Mr. Softy had me convinced. But then Facebook executives began selling stock. (A selling plan for all employees is in the works and ready to go active on Nov. 1, according to The Wall Street Journal.) Key staffers left. More key staffers left. And then, last week, co-founder Dustin Moskovitz -- the guy CEO Mark Zuckerberg teamed with while still at Harvard -- decided to ditch Facebook to create a new Internet service, the Journal reports.

Holy Schnikies, Tommy Boy! Is this the end of Facebook? Hardly. Moskovitz's departure was probably motivated by one of three issues:

  1. Facebook is feeling growing pains. Hiring is a priority when you're growing as quickly as Facebook is; 100 million users can't just serve themselves. The downside? New blood can annoy the old blood, especially when the new blood isn't that new, but rather veterans of Yahoo! (NASDAQ:YHOO), eBay (NASDAQ:EBAY), and other stars of earlier Web wars.
  2. Facebook's culture is changing. Somewhat like the new-blood/old-blood scenario, Silicon Valley has a history of established companies that give birth to start-ups. Oracle (NASDAQ:ORCL) executive Marc Benioff created salesforce.com (NYSE:CRM), for example. Moskovitz, like Benioff before him, may believe he has a better idea, and that Facebook's time has past.
  3. Facebook won't go public for at least another 24 months. This is the most likely scenario, in my view. Job hunting is like treasure hunting in Silicon Valley. You're looking for the Next Hot IPO -- a place where options are like gold, tickets to the rarefied realm of real estate in the San Francisco Bay area.

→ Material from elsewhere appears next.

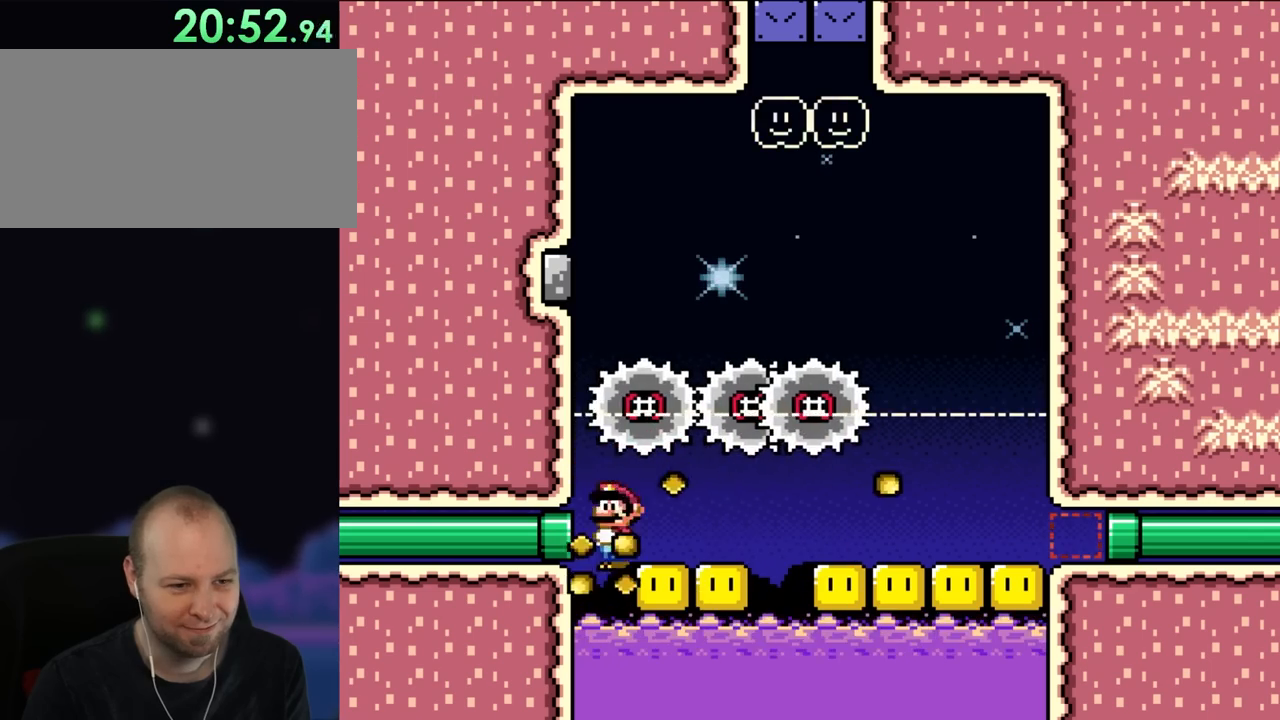
{"buttons": ["X", "DPAD_RIGHT"], "events": []}
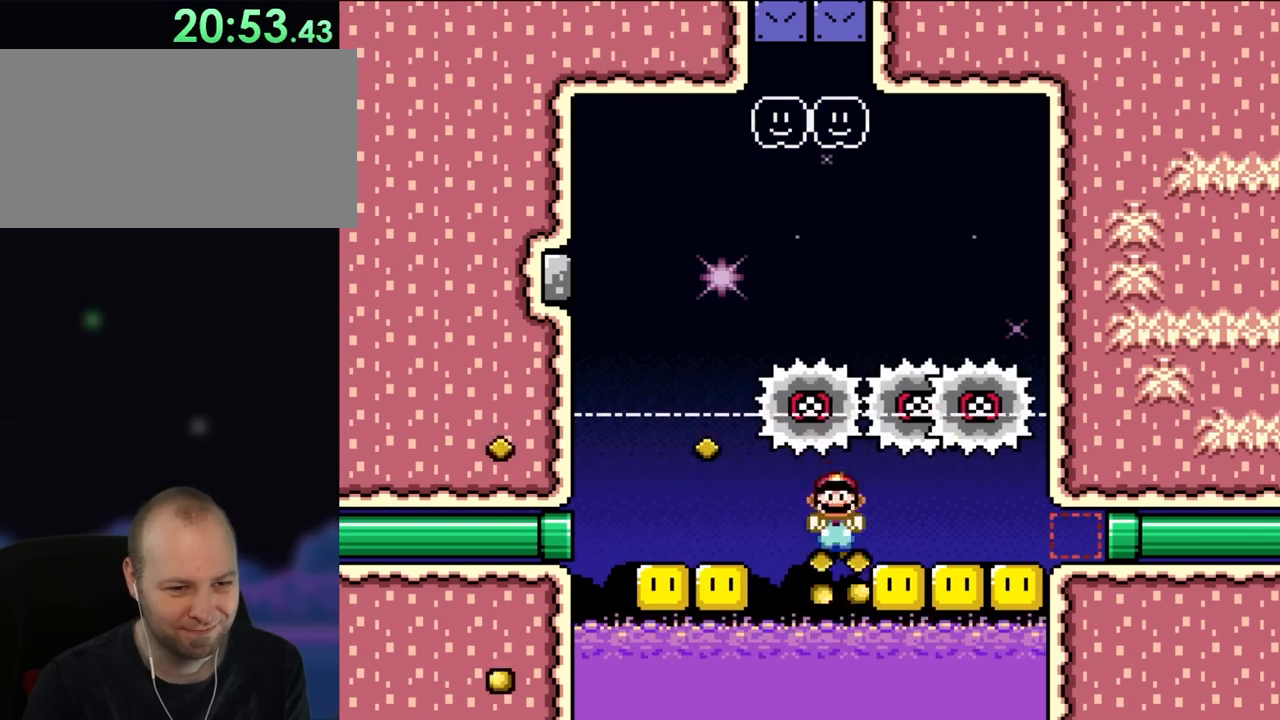
{"buttons": ["X", "DPAD_RIGHT"], "events": [[150, "DPAD_UP", "down"], [183, "DPAD_LEFT", "down"], [183, "DPAD_RIGHT", "up"], [183, "DPAD_UP", "up"], [283, "DPAD_UP", "down"], [317, "DPAD_LEFT", "up"], [350, "DPAD_RIGHT", "down"], [350, "DPAD_UP", "up"]]}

Put differently: If a payday really were looming, Moskovitz would be crazy to leave. Yet he did.

We don't know why. All we know is that Moskovitz is a co-founder, and that he attended Harvard with Zuckerberg, so he's probably a smart guy. And smart guys weigh risks before taking them. In Moskovitz's case, it's likely that he did the math and concluded that he had more to lose by staying at Facebook. Not good.

But not necessarily awful, either. A credit crunch has cut off capital, which just adds sand to an already-dry IPO well. Zuckerberg has no choice but to wait for the markets to get unstuck before filing for a stock offering. Now, if only he could figure out how to get his top talent to wait with him.